According to the bookselling registers from 1865 to 1871, purchasers of the Wuyingdian books were from various social backgrounds, including Manchu princes (20 percent of the books sold by the Wuyingdian), officials and clerks in the central government (43 percent), craftsmen of the Wuyingdian (13 percent), and commoners (22 percent). Most purchasers of the Wuyingdian books, however, were people with close connections to the Qing central bureaucracy, especially with the Imperial Household Department and the Wuyingdian itself. For example, the vice director of the Wuyingdian, whose abbreviated name was Chun on the registers, placed 7 orders and bought 89 books in total. One Wuyingdian craftsman named Zhao Junying placed 7 orders and bought 96 books, including many duplicates.65 Some of these purchasers bought the Wuyingdian books for their own use, but some probably bought for their friends or even for sale on the book market. Although a broader audience might get access to the Wuyingdian books through their friends working in the Wuyingdian or through bookstores in Beijing, considering the small number of books sold by the Wuyingdian (only 766 books in 7 years), the audience was probably not large. The audience for books sold by the Book Circulation Bureau was thus small and restricted to certain social groups.

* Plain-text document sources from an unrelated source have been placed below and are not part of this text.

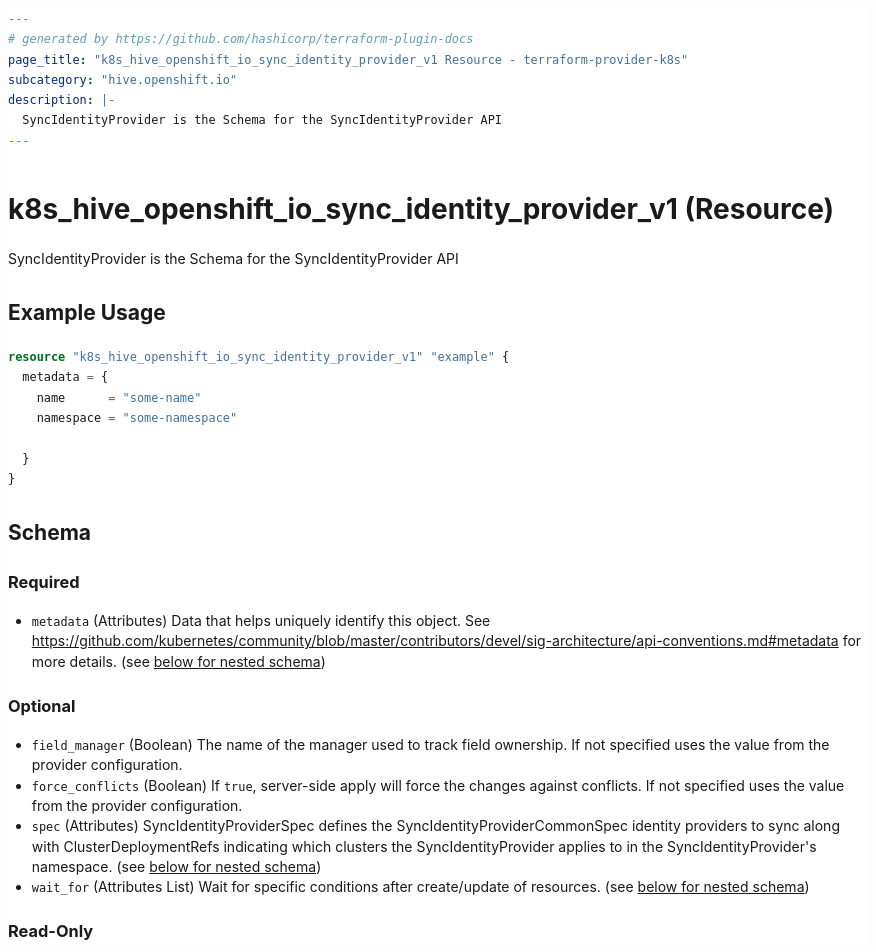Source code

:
 ```yaml
---
# generated by https://github.com/hashicorp/terraform-plugin-docs
page_title: "k8s_hive_openshift_io_sync_identity_provider_v1 Resource - terraform-provider-k8s"
subcategory: "hive.openshift.io"
description: |-
  SyncIdentityProvider is the Schema for the SyncIdentityProvider API
---
```


# k8s_hive_openshift_io_sync_identity_provider_v1 (Resource)

SyncIdentityProvider is the Schema for the SyncIdentityProvider API

## Example Usage

```terraform
resource "k8s_hive_openshift_io_sync_identity_provider_v1" "example" {
  metadata = {
    name      = "some-name"
    namespace = "some-namespace"

  }
}
```


## Schema

### Required

- `metadata` (Attributes) Data that helps uniquely identify this object. See https://github.com/kubernetes/community/blob/master/contributors/devel/sig-architecture/api-conventions.md#metadata for more details. (see [below for nested schema](#nestedatt--metadata))

### Optional

- `field_manager` (Boolean) The name of the manager used to track field ownership. If not specified uses the value from the provider configuration.
- `force_conflicts` (Boolean) If `true`, server-side apply will force the changes against conflicts. If not specified uses the value from the provider configuration.
- `spec` (Attributes) SyncIdentityProviderSpec defines the SyncIdentityProviderCommonSpec identity providers to sync along with ClusterDeploymentRefs indicating which clusters the SyncIdentityProvider applies to in the SyncIdentityProvider's namespace. (see [below for nested schema](#nestedatt--spec))
- `wait_for` (Attributes List) Wait for specific conditions after create/update of resources. (see [below for nested schema](#nestedatt--wait_for))

### Read-Only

Generally speaking, the books sold by the Wuyingdian were not expensive. Because the Wuyingdian was not a profit-oriented publishing institution, pricing was based on the cost of materials and labor as well as some overhead charges. According to the “Catalog of the Wuyingdian Books for Circulation” (Wuyingdian tongxing shuji mulu qingce), a document probably compiled in the Qianlong period, 154 titles were on sale in the Book Circulation Bureau. The price ranged from 0.007 taels to 14.6 taels, based on how many volumes the book contained and on the kind of paper used. Most of the books cost less than five taels. Some were even cheaper than similar books sold by bookstores. For example, while the price of the Code, a forty-volume book, was only about 1.1 taels (table 1.2), similar editions printed by commercial publishing houses and sold in bookstores ranged from 2.4 to 7 taels.66
The books sold by the Book Circulation Bureau covered a wide range of categories. According to the Department’s bookselling registers from 1865 to 1871, histories were the most popular genre of the books sold by the Wuyingdian. In seven years, the Wuyingdian sold 239 history books, about one-third of all copies it sold in this period. The works of the Qing emperors (191 copies, 25 percent of all copies sold by the Wuyingdian), Confucian classics (135 copies, 18 percent), and dictionaries (105 copies, 14 percent) were also in demand. Books about laws and regulations, however, were not popular among readers. From 1865 to 1871, the Wuyingdian altogether sold only one copy of books related to law and regulations—The Substatutes for Arresting Escapees (Dubu zeli). It did not sell a single copy of the Code or the Expanded Substatutes between 1865 and 1871. According to the “Catalog of the Wuyingdian Books for Circulation,” there were twenty books on Qing laws and regulations for sale by the Book Circulation Bureau (table 1.2), which was about 14 percent of the 154 books.67 However, from 1867 to 1871, such books only comprised 0.1 percent of all books sold by the Wuyingdian. The reason for this is unclear based on the Wuyingdian’s documents. It is possible that these books were out of stock in the Book Circulation Bureau. A more plausible explanation is that readers were not interested in purchasing such books from the Wuyingdian, as commercially published editions of the Qing Code and some other books about Qing laws and regulations were better quality and easier to buy from various bookstores.